The Movado Group Foundation serves as the philanthropic arm of Movado Group, Inc., which is the owner of the Movadobrand of timepieces. Movado has earned more than 100 patents and 200 international awards for artistry and innovation since its founding in 1881. It is a brand renowned for its modern design aesthetic and is closely associated with the fine and cultural arts, as illustrated by the Museum Dial's inclusion in the permanent collection of the Museum of Modern Art. The Movado Museum® Watch, with its celebrated single-dot dial, is one of the most iconic dial designs of all time. Today, all Movado watches are distinguished by this legacy of design innovation and excellence.

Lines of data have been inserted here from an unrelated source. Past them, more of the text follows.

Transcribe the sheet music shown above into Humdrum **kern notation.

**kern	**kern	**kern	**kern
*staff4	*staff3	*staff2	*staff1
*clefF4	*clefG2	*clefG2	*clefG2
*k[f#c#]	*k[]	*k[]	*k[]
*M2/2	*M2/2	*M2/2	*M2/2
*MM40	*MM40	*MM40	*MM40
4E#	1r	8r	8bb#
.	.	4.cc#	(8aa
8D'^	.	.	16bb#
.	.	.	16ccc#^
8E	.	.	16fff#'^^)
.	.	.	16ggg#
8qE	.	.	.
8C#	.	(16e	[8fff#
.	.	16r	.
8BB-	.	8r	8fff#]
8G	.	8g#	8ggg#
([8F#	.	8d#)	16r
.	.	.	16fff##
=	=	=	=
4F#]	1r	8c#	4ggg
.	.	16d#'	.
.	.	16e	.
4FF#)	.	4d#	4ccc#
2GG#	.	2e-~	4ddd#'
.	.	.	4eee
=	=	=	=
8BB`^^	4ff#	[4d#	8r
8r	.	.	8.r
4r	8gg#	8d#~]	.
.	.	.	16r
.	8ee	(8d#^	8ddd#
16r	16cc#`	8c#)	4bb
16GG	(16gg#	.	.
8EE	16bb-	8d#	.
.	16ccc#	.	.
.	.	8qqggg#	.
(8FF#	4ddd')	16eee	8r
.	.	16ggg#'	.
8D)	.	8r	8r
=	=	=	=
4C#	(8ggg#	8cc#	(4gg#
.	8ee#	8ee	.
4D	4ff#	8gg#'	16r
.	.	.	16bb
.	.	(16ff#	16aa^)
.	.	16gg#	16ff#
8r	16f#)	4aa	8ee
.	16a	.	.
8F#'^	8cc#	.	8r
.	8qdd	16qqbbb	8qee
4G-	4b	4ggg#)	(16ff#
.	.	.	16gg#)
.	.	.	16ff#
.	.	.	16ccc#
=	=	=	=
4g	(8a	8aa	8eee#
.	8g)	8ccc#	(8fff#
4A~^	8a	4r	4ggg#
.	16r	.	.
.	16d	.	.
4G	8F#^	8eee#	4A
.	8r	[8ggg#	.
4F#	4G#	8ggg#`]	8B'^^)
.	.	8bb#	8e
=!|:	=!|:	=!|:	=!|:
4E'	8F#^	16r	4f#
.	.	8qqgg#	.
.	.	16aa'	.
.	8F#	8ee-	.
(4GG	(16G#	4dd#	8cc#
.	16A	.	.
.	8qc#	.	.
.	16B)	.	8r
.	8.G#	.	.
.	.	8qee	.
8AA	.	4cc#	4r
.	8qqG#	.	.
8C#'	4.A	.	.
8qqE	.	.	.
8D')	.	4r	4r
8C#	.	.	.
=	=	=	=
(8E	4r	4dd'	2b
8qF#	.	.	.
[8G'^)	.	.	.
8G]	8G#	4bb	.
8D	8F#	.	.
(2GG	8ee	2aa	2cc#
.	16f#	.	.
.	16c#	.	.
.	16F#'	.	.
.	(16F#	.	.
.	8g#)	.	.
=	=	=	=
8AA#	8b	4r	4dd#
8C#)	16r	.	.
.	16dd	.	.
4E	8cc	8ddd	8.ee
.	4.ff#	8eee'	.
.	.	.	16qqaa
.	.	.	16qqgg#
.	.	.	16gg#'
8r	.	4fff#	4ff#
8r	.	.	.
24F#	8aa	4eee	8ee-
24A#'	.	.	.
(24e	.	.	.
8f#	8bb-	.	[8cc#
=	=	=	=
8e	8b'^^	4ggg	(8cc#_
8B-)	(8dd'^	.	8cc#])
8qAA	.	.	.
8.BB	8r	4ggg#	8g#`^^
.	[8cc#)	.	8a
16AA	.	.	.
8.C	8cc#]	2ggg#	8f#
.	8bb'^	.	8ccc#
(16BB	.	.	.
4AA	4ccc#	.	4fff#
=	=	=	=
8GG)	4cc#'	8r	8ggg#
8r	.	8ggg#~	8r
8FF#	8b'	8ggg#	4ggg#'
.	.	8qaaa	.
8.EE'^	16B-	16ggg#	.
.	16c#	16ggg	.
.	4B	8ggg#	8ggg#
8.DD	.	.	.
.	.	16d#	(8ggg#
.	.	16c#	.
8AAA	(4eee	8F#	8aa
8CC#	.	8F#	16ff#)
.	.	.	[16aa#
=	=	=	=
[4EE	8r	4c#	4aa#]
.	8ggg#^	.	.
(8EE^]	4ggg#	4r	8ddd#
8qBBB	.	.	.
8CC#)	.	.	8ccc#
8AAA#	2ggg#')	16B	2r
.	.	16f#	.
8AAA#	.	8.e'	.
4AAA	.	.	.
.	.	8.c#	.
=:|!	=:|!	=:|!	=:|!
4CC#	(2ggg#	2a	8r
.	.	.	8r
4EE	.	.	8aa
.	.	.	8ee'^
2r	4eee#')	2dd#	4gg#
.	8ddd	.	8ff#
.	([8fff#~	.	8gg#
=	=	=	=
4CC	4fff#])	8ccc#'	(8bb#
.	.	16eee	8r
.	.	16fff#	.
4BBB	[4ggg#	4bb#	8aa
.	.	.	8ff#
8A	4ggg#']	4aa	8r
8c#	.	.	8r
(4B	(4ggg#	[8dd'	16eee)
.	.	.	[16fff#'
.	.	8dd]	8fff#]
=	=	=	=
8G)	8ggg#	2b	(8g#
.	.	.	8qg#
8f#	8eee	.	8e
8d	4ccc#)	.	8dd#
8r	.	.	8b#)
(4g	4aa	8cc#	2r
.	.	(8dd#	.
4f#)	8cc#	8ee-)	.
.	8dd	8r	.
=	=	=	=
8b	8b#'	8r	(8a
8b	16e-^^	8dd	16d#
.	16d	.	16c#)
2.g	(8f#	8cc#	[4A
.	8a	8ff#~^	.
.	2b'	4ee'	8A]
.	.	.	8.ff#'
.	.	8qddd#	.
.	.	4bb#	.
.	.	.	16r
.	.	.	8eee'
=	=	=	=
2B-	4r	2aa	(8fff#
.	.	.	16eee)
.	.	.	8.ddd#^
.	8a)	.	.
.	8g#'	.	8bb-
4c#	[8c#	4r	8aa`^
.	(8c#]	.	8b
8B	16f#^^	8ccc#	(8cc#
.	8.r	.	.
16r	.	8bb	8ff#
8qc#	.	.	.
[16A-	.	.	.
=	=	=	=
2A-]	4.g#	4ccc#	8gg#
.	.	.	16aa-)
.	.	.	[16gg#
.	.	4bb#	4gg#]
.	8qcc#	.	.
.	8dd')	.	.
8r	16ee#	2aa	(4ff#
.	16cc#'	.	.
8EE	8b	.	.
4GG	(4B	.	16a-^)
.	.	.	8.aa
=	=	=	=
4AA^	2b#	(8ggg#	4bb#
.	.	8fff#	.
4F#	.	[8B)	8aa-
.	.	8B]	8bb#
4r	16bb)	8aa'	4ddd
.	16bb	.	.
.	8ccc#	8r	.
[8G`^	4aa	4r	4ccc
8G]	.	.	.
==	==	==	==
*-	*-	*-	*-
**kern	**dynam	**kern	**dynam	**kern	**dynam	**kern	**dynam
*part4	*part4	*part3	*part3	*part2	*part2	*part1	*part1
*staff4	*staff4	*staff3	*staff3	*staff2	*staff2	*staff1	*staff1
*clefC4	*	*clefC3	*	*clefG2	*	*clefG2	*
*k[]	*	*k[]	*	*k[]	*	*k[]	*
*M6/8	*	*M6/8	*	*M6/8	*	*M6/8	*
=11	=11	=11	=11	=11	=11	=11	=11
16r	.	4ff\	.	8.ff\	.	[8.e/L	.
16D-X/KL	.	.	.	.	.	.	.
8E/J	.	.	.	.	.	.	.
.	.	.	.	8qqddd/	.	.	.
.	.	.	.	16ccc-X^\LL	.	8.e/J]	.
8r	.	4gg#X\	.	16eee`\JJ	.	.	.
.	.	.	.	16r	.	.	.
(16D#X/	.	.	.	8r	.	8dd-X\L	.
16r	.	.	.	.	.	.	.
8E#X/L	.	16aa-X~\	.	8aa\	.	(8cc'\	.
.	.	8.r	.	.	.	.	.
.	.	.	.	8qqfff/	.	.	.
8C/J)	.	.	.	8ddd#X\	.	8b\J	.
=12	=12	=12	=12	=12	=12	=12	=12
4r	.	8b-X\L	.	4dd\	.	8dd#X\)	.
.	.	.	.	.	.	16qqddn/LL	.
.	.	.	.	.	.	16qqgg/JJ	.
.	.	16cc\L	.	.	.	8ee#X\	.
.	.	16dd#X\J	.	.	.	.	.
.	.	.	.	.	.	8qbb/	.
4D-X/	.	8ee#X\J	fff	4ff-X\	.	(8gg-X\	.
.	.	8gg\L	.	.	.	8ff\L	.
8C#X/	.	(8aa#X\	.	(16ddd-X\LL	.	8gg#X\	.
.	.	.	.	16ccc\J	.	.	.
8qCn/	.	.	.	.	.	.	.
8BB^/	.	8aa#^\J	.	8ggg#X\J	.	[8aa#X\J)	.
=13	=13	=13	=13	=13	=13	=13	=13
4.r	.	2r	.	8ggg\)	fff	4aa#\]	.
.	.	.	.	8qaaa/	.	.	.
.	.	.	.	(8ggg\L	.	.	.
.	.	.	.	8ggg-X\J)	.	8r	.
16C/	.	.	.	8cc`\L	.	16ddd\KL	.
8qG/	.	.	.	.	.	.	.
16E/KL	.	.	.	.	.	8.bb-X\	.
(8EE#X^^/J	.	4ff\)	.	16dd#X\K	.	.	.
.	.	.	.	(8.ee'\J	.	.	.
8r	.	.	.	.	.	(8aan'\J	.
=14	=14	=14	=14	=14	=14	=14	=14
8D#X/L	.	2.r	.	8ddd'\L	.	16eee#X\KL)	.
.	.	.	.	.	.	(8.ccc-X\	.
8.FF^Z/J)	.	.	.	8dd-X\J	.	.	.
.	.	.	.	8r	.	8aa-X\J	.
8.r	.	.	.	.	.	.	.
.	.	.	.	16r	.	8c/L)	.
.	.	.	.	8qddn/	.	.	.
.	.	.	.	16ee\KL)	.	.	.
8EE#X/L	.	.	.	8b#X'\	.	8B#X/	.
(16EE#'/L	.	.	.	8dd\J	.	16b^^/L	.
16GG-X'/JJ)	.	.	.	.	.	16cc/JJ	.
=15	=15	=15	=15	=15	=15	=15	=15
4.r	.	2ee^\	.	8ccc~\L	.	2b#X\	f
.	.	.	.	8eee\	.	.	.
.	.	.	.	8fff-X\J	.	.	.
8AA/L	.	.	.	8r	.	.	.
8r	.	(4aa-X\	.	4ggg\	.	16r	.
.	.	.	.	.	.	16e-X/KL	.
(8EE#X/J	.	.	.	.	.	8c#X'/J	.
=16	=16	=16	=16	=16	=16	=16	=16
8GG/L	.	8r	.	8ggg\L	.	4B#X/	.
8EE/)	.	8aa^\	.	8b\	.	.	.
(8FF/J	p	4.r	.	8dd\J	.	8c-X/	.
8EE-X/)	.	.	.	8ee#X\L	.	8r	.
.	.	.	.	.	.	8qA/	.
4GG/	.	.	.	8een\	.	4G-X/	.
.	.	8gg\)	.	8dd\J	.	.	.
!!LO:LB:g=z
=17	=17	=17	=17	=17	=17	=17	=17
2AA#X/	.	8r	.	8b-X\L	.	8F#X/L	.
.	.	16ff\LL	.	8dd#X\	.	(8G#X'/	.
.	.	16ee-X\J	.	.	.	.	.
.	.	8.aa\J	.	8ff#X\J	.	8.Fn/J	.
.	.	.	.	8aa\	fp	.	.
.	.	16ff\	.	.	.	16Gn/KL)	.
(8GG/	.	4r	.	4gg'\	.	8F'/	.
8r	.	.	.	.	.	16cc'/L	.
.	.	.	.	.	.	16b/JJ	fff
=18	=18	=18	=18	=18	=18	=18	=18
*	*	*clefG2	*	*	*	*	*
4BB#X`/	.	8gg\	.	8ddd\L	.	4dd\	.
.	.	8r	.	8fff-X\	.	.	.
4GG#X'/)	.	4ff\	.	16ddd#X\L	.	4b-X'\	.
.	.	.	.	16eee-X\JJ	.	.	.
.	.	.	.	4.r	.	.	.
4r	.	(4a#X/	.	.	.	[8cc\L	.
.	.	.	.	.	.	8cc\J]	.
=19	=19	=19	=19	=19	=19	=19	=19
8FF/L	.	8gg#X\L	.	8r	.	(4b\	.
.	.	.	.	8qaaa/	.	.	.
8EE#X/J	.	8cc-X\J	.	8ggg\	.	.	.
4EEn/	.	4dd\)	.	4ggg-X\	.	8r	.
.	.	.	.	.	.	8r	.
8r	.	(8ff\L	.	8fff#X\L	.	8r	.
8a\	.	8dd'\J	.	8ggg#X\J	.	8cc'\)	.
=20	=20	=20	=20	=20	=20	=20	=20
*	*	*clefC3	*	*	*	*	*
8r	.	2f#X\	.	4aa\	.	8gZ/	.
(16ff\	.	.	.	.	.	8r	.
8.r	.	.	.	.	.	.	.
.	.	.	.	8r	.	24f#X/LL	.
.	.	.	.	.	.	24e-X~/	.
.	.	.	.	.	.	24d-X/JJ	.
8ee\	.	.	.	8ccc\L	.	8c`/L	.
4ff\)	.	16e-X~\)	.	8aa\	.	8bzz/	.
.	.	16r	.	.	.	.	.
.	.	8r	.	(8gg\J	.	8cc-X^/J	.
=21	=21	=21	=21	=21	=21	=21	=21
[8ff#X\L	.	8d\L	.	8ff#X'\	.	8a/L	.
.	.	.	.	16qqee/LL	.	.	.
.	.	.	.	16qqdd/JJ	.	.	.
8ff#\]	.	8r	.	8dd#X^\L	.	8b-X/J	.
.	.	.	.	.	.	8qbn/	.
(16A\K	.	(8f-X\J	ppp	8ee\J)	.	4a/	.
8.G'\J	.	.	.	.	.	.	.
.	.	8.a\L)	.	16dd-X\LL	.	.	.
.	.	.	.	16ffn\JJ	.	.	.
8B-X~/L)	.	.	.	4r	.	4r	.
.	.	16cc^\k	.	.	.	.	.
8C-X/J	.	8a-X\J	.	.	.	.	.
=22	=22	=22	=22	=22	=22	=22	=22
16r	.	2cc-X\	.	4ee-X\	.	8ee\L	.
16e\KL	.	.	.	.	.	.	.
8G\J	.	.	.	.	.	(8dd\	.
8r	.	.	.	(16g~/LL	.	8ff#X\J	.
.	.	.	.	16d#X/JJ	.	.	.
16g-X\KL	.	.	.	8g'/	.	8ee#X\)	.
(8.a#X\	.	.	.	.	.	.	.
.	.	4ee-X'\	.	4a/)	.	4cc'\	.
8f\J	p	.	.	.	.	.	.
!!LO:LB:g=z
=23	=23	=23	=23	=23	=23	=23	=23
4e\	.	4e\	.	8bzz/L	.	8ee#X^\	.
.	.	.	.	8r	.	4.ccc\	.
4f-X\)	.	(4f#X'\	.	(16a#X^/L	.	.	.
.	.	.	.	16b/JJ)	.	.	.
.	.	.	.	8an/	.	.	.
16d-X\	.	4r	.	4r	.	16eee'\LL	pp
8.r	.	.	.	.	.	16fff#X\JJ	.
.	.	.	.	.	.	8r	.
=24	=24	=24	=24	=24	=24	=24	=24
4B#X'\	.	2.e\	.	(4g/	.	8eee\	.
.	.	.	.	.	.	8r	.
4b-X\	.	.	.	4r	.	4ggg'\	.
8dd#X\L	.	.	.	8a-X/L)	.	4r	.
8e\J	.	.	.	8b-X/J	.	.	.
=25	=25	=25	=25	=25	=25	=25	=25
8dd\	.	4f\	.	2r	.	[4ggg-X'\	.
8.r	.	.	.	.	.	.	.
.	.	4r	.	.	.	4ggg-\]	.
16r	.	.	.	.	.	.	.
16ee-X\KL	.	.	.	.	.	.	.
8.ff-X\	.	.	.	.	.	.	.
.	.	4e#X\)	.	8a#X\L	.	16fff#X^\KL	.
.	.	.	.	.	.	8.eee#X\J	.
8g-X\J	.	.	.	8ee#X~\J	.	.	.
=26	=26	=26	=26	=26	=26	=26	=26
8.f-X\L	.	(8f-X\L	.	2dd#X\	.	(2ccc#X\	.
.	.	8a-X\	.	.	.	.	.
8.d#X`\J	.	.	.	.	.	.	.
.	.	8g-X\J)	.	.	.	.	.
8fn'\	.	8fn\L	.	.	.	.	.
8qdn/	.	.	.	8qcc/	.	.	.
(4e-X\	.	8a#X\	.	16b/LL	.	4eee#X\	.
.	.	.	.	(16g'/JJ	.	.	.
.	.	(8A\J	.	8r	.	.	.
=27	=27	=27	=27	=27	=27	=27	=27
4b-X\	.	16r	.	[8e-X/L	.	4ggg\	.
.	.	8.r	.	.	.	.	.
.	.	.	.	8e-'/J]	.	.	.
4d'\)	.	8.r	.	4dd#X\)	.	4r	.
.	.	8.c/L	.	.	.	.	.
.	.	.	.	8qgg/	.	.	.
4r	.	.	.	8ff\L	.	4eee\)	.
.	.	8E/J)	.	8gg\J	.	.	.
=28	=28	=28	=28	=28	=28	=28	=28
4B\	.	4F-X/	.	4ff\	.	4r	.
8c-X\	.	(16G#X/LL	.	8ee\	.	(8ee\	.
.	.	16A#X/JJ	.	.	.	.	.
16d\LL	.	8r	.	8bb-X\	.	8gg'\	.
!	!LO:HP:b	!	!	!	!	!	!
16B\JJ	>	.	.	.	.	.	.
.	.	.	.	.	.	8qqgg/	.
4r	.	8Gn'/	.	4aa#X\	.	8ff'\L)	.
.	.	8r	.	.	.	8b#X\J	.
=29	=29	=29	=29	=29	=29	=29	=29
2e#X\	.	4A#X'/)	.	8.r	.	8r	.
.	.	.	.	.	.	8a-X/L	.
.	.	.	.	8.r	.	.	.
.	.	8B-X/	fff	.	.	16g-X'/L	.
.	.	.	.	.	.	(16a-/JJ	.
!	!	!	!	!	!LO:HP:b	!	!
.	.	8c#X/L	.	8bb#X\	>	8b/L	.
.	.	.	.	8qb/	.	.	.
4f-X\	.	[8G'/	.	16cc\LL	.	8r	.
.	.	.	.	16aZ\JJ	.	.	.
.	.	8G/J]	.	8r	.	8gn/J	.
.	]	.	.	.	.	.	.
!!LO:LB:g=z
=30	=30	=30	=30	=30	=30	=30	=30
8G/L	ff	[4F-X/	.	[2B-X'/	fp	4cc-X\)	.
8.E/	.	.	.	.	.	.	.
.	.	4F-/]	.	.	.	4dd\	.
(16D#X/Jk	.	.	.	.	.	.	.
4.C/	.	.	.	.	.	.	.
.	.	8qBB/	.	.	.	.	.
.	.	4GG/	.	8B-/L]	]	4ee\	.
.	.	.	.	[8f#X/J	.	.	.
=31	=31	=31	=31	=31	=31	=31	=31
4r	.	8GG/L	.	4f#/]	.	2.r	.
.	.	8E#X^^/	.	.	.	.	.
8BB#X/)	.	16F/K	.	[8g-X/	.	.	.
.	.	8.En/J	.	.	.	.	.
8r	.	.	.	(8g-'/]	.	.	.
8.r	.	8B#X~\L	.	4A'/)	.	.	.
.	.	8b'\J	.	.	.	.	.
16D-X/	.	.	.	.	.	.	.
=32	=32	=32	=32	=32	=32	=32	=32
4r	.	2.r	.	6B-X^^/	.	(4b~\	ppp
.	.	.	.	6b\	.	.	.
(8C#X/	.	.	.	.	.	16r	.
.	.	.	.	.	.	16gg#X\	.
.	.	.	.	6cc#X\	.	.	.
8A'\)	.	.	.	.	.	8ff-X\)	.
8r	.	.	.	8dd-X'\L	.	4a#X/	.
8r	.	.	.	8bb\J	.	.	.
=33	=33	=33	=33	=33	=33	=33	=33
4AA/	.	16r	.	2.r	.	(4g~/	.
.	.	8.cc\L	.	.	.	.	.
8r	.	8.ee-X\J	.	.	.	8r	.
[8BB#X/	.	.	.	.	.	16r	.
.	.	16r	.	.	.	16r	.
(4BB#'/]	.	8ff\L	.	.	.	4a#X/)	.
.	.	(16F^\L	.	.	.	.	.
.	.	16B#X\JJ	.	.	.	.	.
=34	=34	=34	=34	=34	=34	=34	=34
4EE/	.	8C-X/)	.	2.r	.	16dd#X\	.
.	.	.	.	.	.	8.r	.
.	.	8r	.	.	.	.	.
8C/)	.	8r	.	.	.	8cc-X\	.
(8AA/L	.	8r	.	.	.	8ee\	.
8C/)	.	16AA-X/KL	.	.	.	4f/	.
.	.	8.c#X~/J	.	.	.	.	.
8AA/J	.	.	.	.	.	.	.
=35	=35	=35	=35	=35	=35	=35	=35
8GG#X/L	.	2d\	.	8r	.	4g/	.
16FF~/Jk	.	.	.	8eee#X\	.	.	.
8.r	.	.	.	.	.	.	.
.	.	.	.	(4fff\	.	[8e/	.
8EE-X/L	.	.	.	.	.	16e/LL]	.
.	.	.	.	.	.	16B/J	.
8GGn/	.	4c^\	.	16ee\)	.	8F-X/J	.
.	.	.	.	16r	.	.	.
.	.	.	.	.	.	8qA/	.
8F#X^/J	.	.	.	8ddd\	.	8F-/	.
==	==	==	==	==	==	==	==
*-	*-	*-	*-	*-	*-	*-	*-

Lincoln Center for the Performing Arts (LCPA) serves three primary roles: presenter of artistic programming, national leader in arts and education and community engagement, and manager of the Lincoln Center campus. A presenter of more than 3,000 free and ticketed events, performances, tours, and educational activities annually, LCPA offers a variety of festivals and programs, including American Songbook, Avery Fisher Career Grants and Artist program, David Rubenstein Atrium programming, Great Performers, Lincoln Center Awards for Emerging Artists, Lincoln Center Out of Doors, Lincoln Center Vera List Art Project, LC Kids, Midsummer Night Swing, Mostly Mozart Festival, White Light Festival, the Emmy Award-winning Live From Lincoln Center, which airs nationally on PBS, and Lincoln Center Education, which is celebrating more than four decades enriching the lives of students, educators, and lifelong learners. As manager of the Lincoln Center campus, LCPA provides support and services for the Lincoln Center complex and the 11 resident organizations: The Chamber Music Society of Lincoln Center, Film Society of Lincoln Center, Jazz at Lincoln Center, The Juilliard School, Lincoln Center Theater, The Metropolitan Opera, New York City Ballet, New York Philharmonic, The New York Public Library for the Performing Arts, School of American Ballet, and Lincoln Center for the Performing Arts.